2. El reconocimiento de los estados psicológicos de los demás (basado en las ventajas de predecir la conducta de terceros).
3. La resolución de problemas en un contexto social (cómo castigar a malhechores, por ejemplo, o distribuir los bienes cuando son escasos).
4. El aprendizaje de prácticas sociales (mediante un refuerzo positivo y negativo, por imitación, por ensayo y error, por diversos condicionamientos y por analogía).
Obviamente, la biología, la neurociencia o la genética no nos dicen nada acerca de cómo deberíamos actuar en el mundo: sencillamente nos aportan más información fundamentada acerca de cómo se relacionan los cuatro puntos anteriormente descritos.

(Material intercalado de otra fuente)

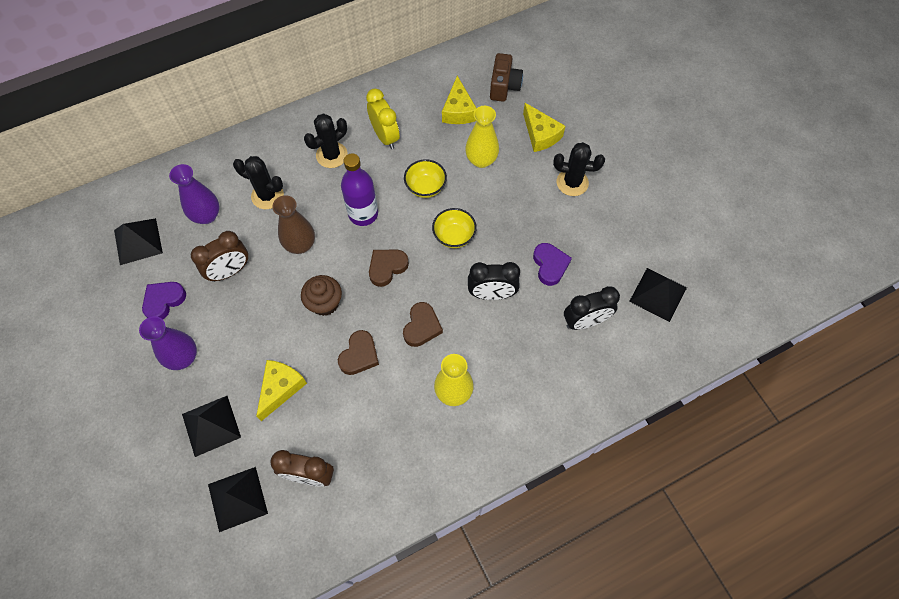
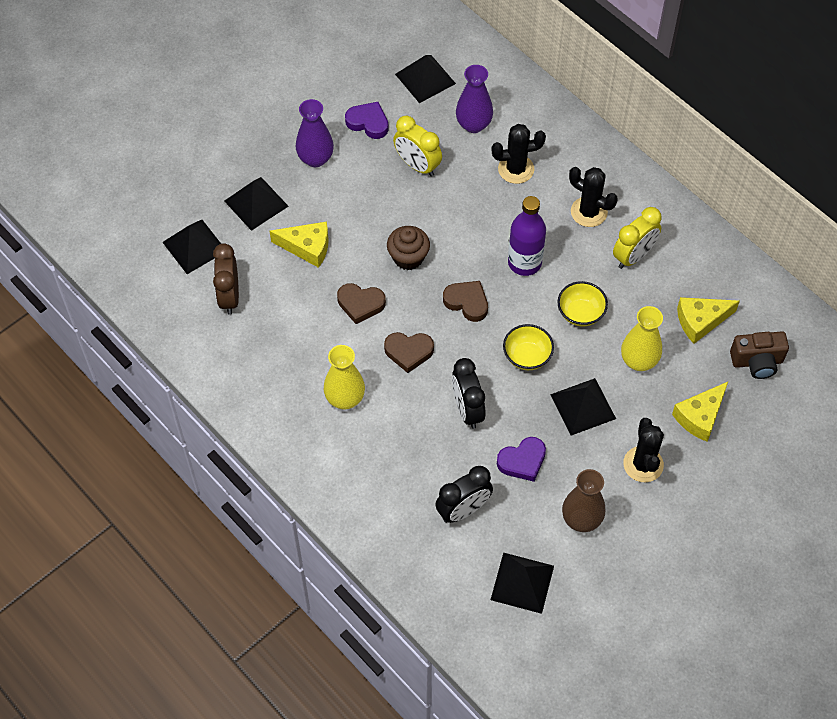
camera: 75 degrees right, 5 degrees down
brown clock [191,231,248,282] -> yellow clock [393,116,442,177]
black cactus [233,156,284,209] -> black cactus turned 75 degrees clockwise [491,124,546,184]
brown vase [272,195,315,254] -> brown vase moved to [562,469,605,532]
black clock [564,286,620,330] -> black clock turned 90 degrees counterclockwise [435,466,493,523]
none -> black pyramid [550,378,616,435]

Y con mayor información, tal vez, el debate sobre lo que deberíamos hacer se enriquezca. Así pues, la ciencia, en general, no dice nada sobre el “debería ser” sino sobre el “es”. La ciencia sólo puede corroborar hechos. De la ciencia no emana la ética. Pero sin ciencia, nuestra ética se basaría exclusivamente en intuiciones un poco más ciegas.